Le Trio Infernal (1974) de François Girod

Voilà 20 ans que l’émission Mauvais Genres occupe les ondes de France Culture pour décortiquer les franches les plus obscures du cinéma mondial, ce que l’Etrange Festival a décidé de célébrer en leur offrant une carte blanche dans laquelle était présenté ce Trio Infernal.

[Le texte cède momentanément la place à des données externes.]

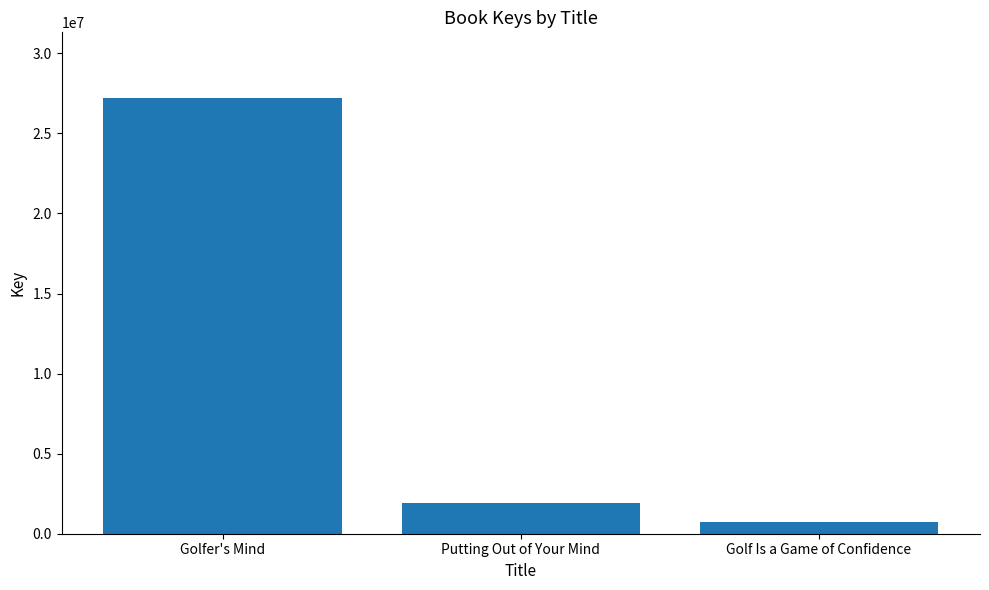

How many values are below 1933266?

1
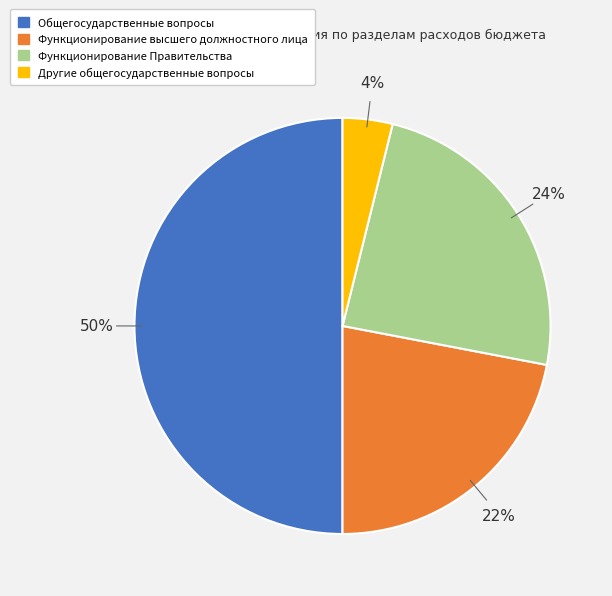

Rank the categories by value from lowest to highest.

Другие общегосударственные вопросы, Функционирование высшего должностного лица, Функционирование Правительства, Общегосударственные вопросы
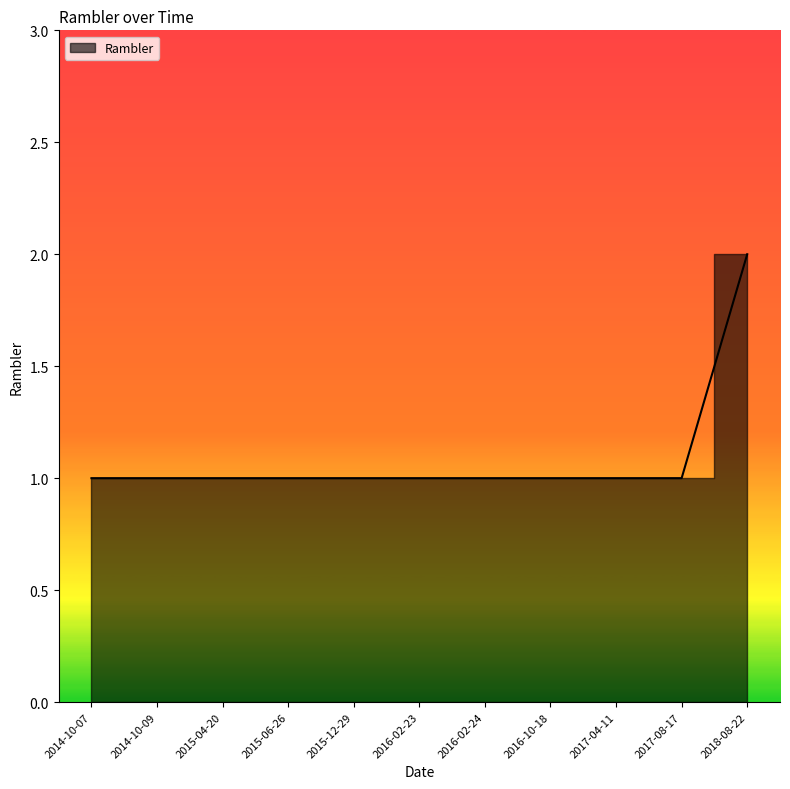

What is the change in value from 2014-10-09 to 2018-08-22?

+1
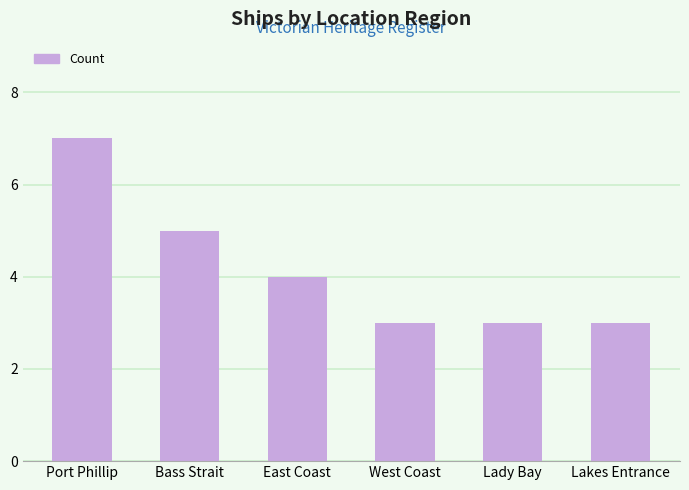

Is it true that the value at West Coast is 3?

True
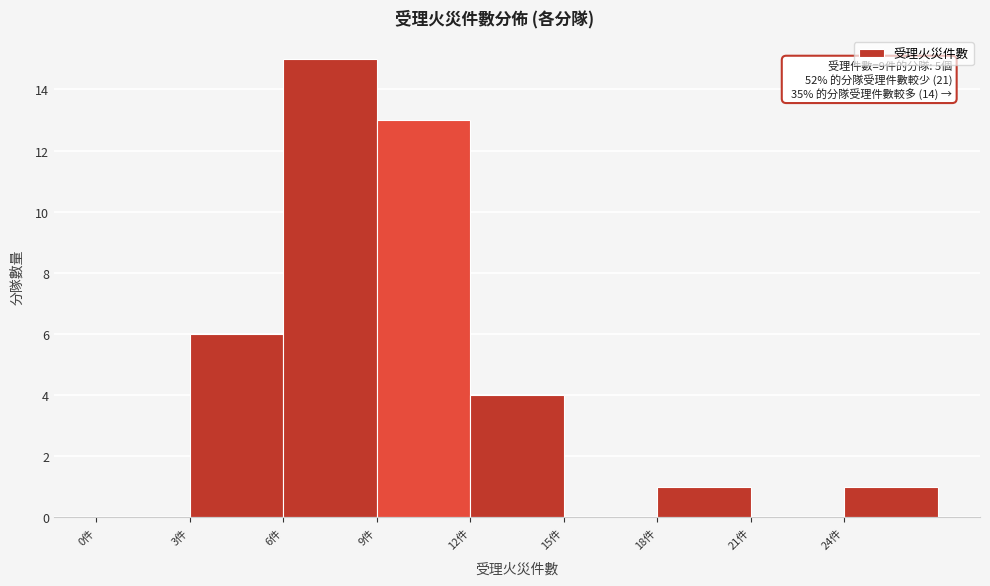

Which range on the x-axis has the tallest bar?

6 to 9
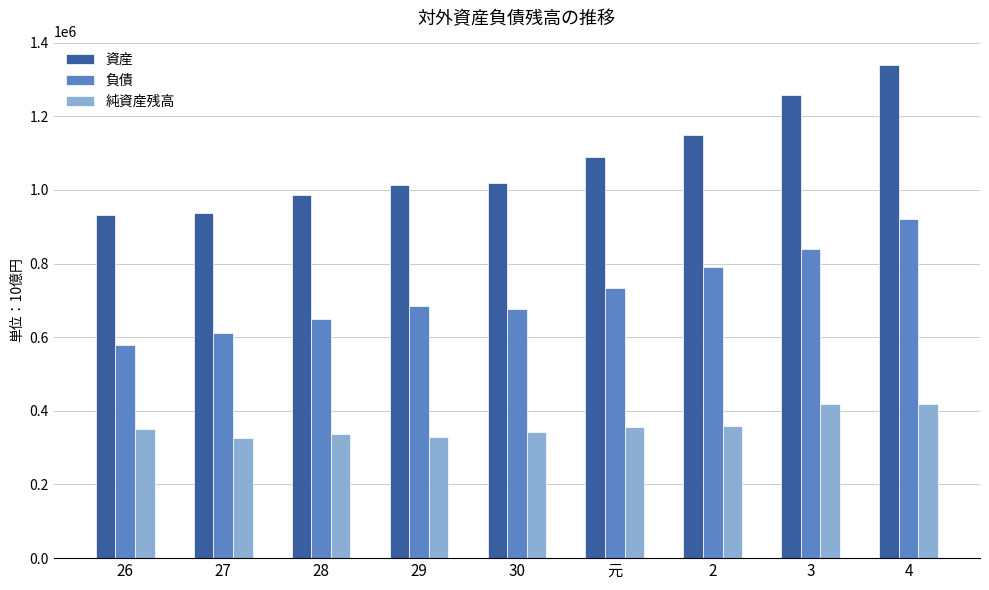

What position from the right is 元?

4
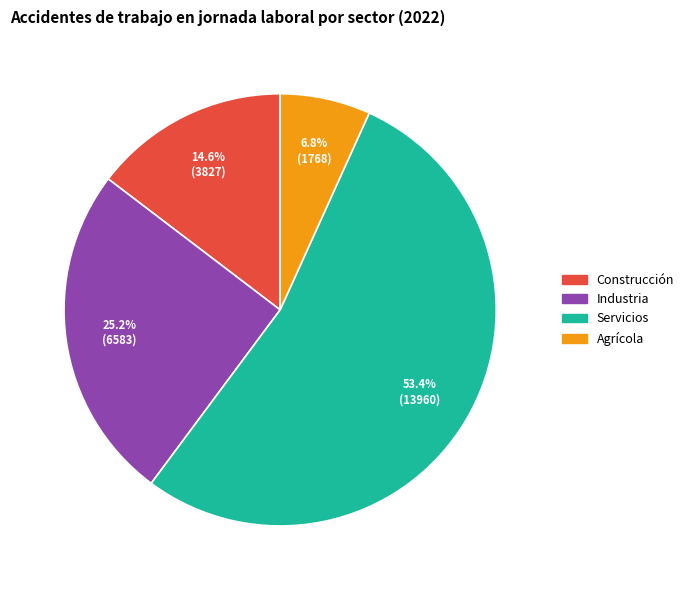

What is the ratio of the value at Servicios to the value at Industria?

2.1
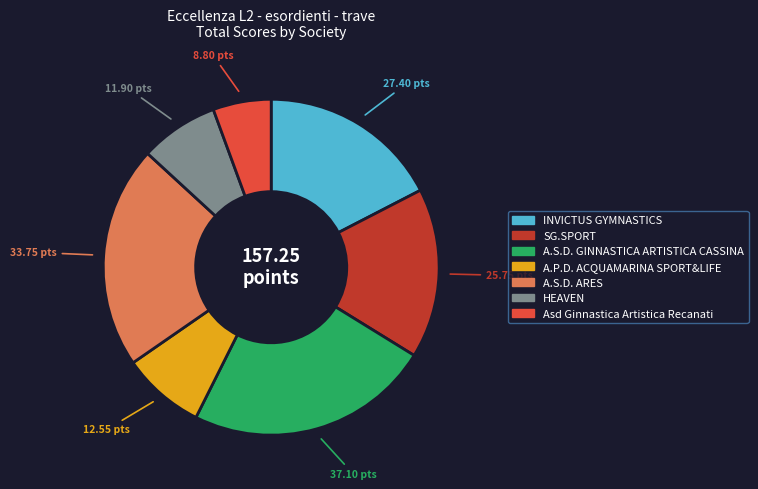

Count the number of slices in the pie.

7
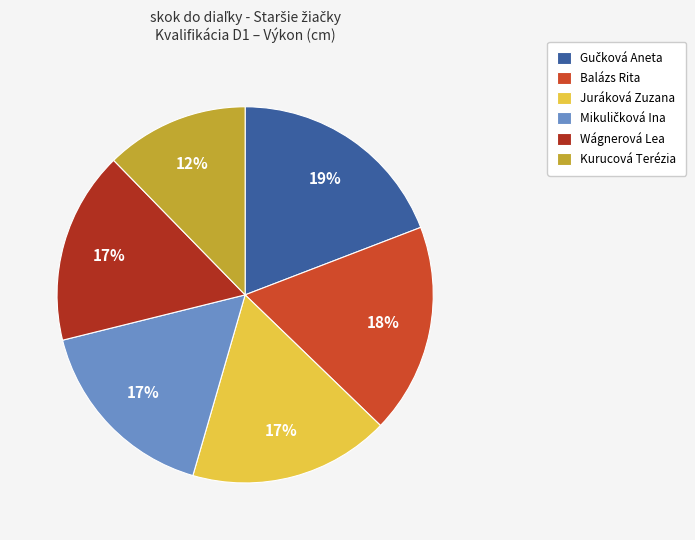

Which category has the smallest portion of the pie?

Kurucová Terézia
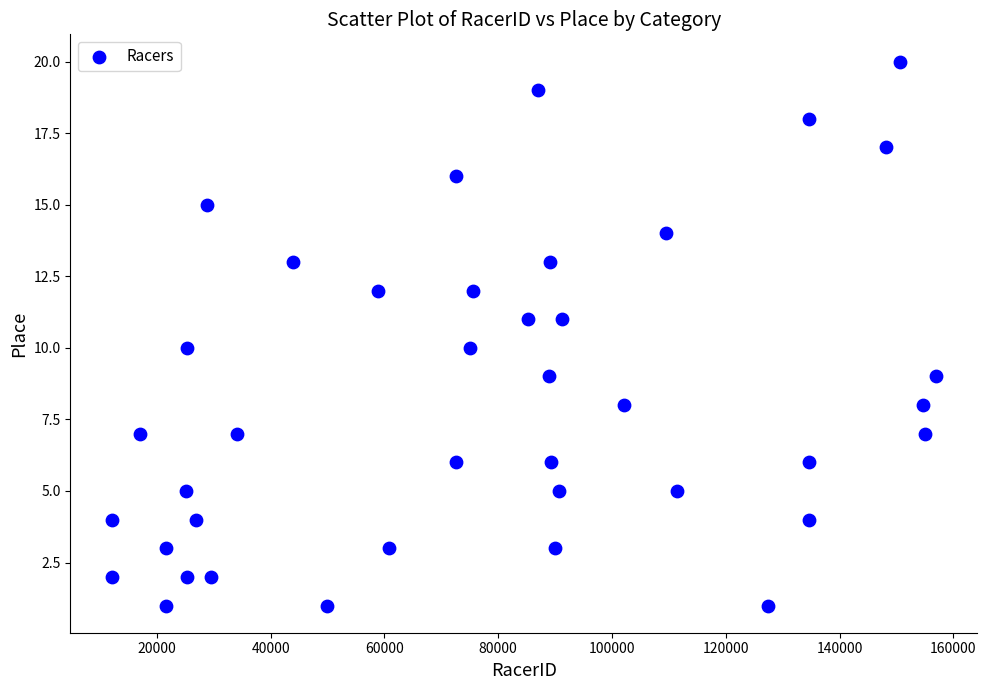

What is the range of Y values (max minus min)?

19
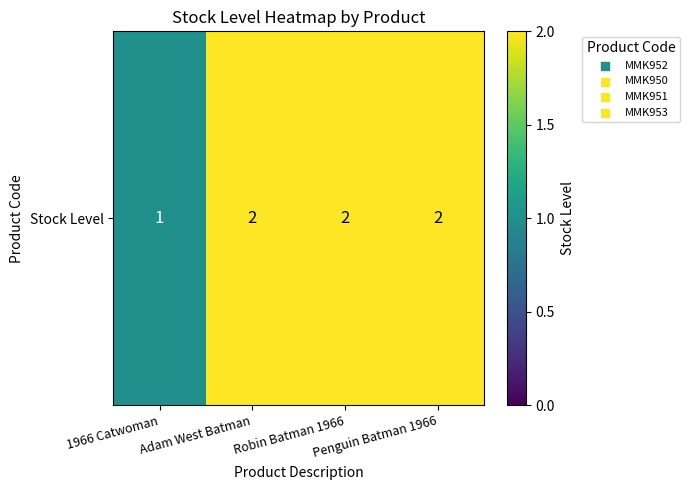

Between 1966 Catwoman and Robin Batman 1966, which is larger?

Robin Batman 1966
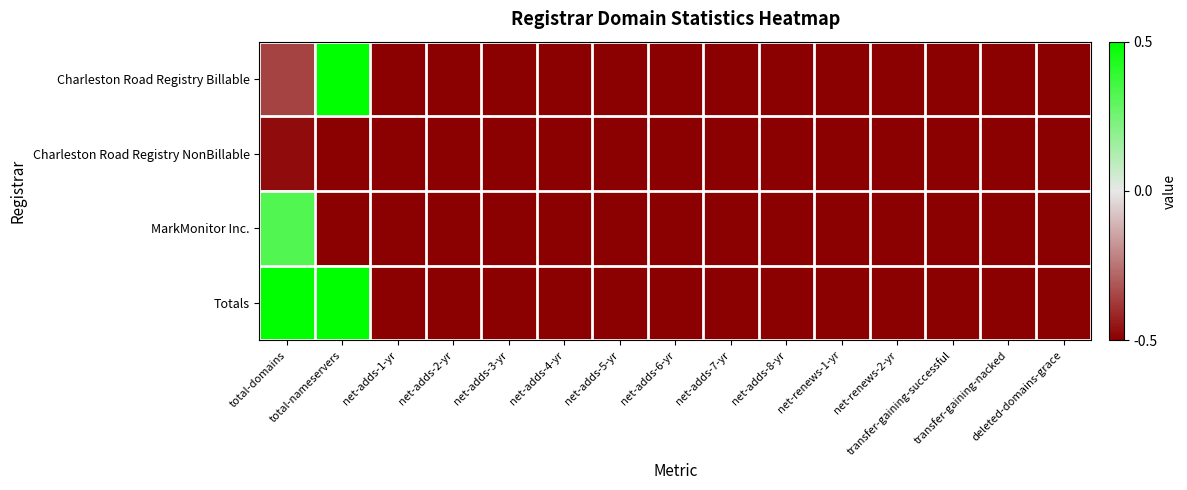

Reading right to left, extract all data points from this chart.

Charleston Road Registry Billable: deleted-domains-grace=-0.5	transfer-gaining-nacked=-0.5	transfer-gaining-successful=-0.5	net-renews-2-yr=-0.5	net-renews-1-yr=-0.5	net-adds-8-yr=-0.5	net-adds-7-yr=-0.5	net-adds-6-yr=-0.5	net-adds-5-yr=-0.5	net-adds-4-yr=-0.5	net-adds-3-yr=-0.5	net-adds-2-yr=-0.5	net-adds-1-yr=-0.5	total-nameservers=0.5	total-domains=-0.4
Charleston Road Registry NonBillable: deleted-domains-grace=-0.5	transfer-gaining-nacked=-0.5	transfer-gaining-successful=-0.5	net-renews-2-yr=-0.5	net-renews-1-yr=-0.5	net-adds-8-yr=-0.5	net-adds-7-yr=-0.5	net-adds-6-yr=-0.5	net-adds-5-yr=-0.5	net-adds-4-yr=-0.5	net-adds-3-yr=-0.5	net-adds-2-yr=-0.5	net-adds-1-yr=-0.5	total-nameservers=-0.5	total-domains=-0.5
MarkMonitor Inc.: deleted-domains-grace=-0.5	transfer-gaining-nacked=-0.5	transfer-gaining-successful=-0.5	net-renews-2-yr=-0.5	net-renews-1-yr=-0.5	net-adds-8-yr=-0.5	net-adds-7-yr=-0.5	net-adds-6-yr=-0.5	net-adds-5-yr=-0.5	net-adds-4-yr=-0.5	net-adds-3-yr=-0.5	net-adds-2-yr=-0.5	net-adds-1-yr=-0.5	total-nameservers=-0.5	total-domains=0.3
Totals: deleted-domains-grace=-0.5	transfer-gaining-nacked=-0.5	transfer-gaining-successful=-0.5	net-renews-2-yr=-0.5	net-renews-1-yr=-0.5	net-adds-8-yr=-0.5	net-adds-7-yr=-0.5	net-adds-6-yr=-0.5	net-adds-5-yr=-0.5	net-adds-4-yr=-0.5	net-adds-3-yr=-0.5	net-adds-2-yr=-0.5	net-adds-1-yr=-0.5	total-nameservers=0.5	total-domains=0.5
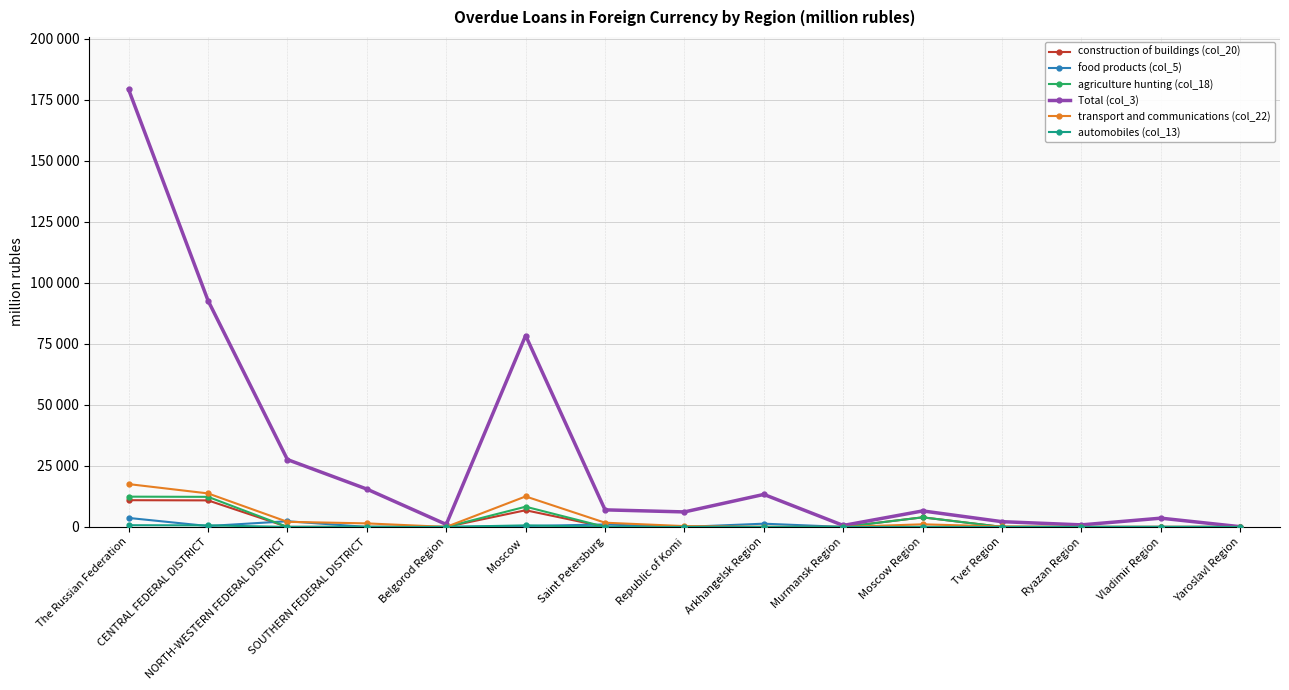

At which label does transport and communications (col_22) reach its minimum?

Belgorod Region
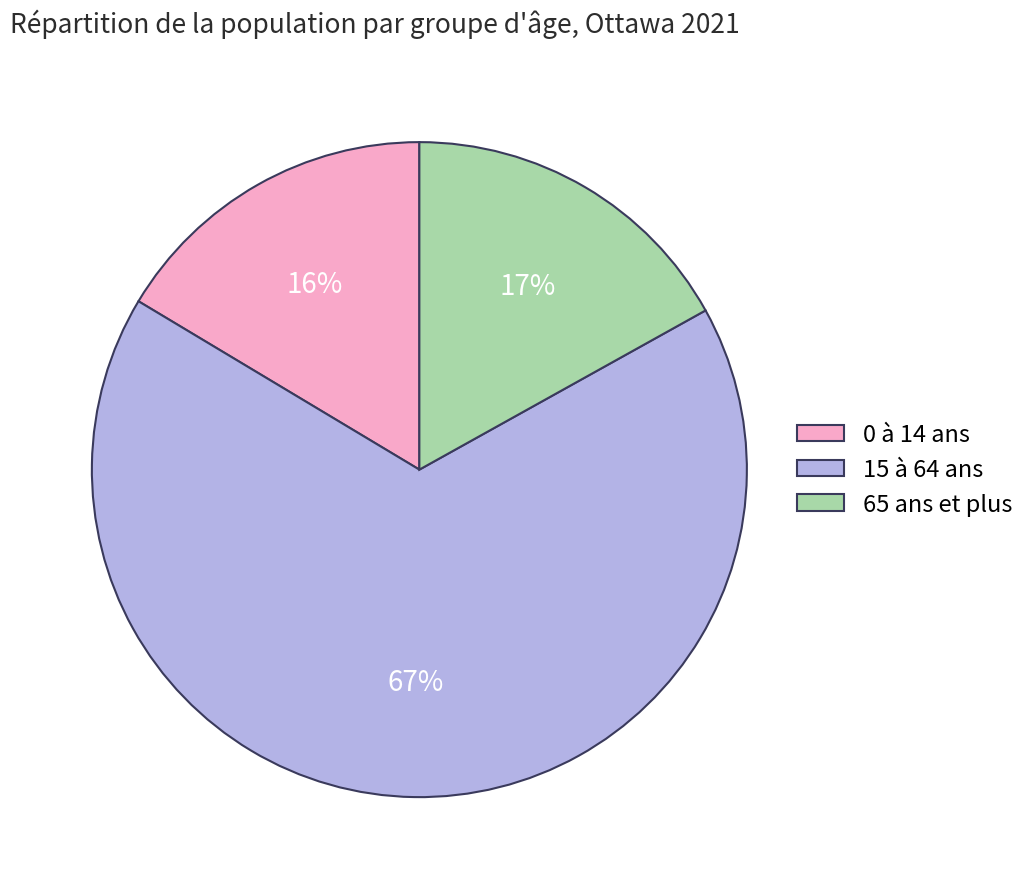

What percentage is the 15 à 64 ans slice, to the nearest percent?

67%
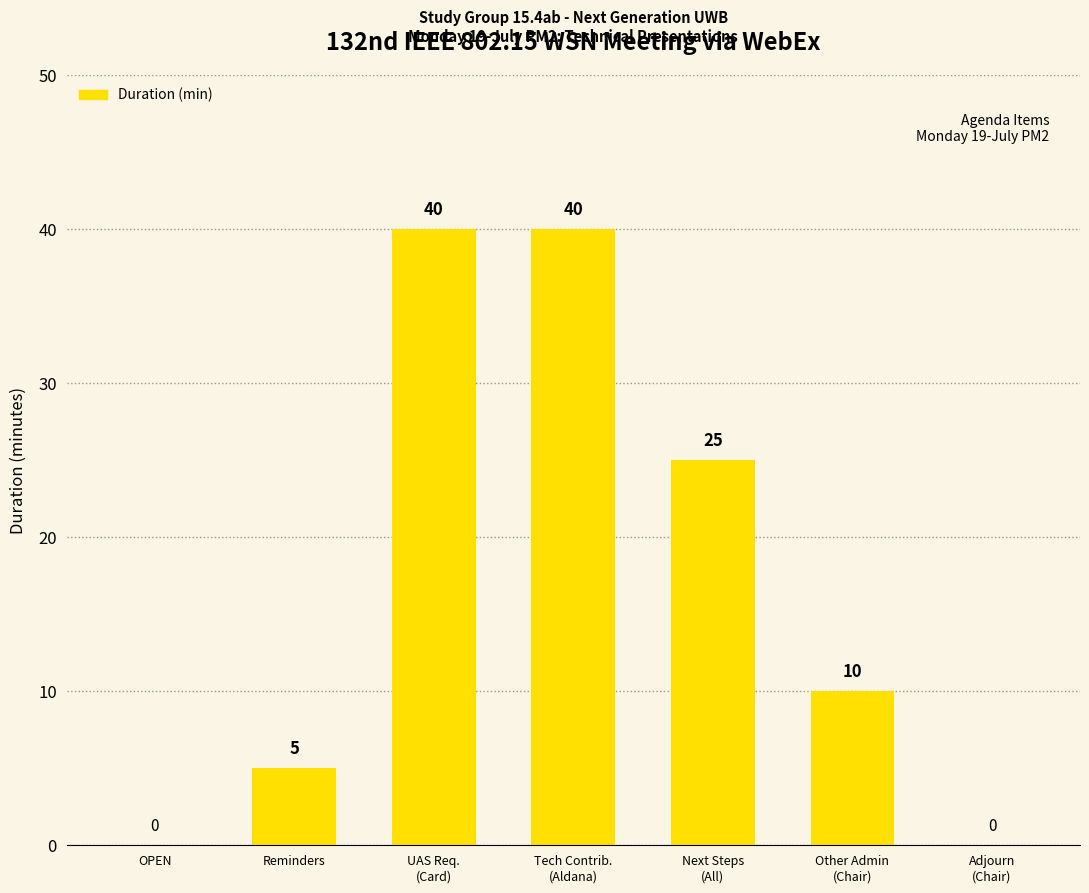

What is the maximum value shown in the chart?

40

Inspiré d’une histoire vraie assez hallucinante, cette luxueuse production française des années 70 témoigne d’une époque où le cinéma populaire n’avait pas froid aux yeux ! Car ce premier film, qui bénéficie d’une musique signée Ennio Morricone et de Michel Piccoli et Romy Schneider au casting, parle d’un avocat et de 2 sœurs passés maîtres dans l’art de l’escroquerie à l’assurance vie juste après la première guerre mondiale, le trio éponyme massacrant ceux dont ils venaient d’être les bénéficiaires… Si le découpage global, parfois théâtral à l’extrême, s’avère un peu trop platement illustratif, le film n’en reste pas moins saisissant par la frontalité dont il fait preuve, tout ce beau monde se donnant à cœur joie dans cette comédie abyssalement noire, où l’immoralité la plus totale règne dans une bonne humeur des plus inquiétantes. Ça baise, ça boit et ça massacre à tort et à travers avec une allégresse aussi criminelle que jouissive, pour un film qui envoyait royalement chier la bien-pensance sans jamais s’en cacher. Un an après la Grande Bouffe, le Trio Infernal était un autre exemple d’une époque hélas résolue, où il était encore possible de flinguer le politiquement correct dans un cadre grand public.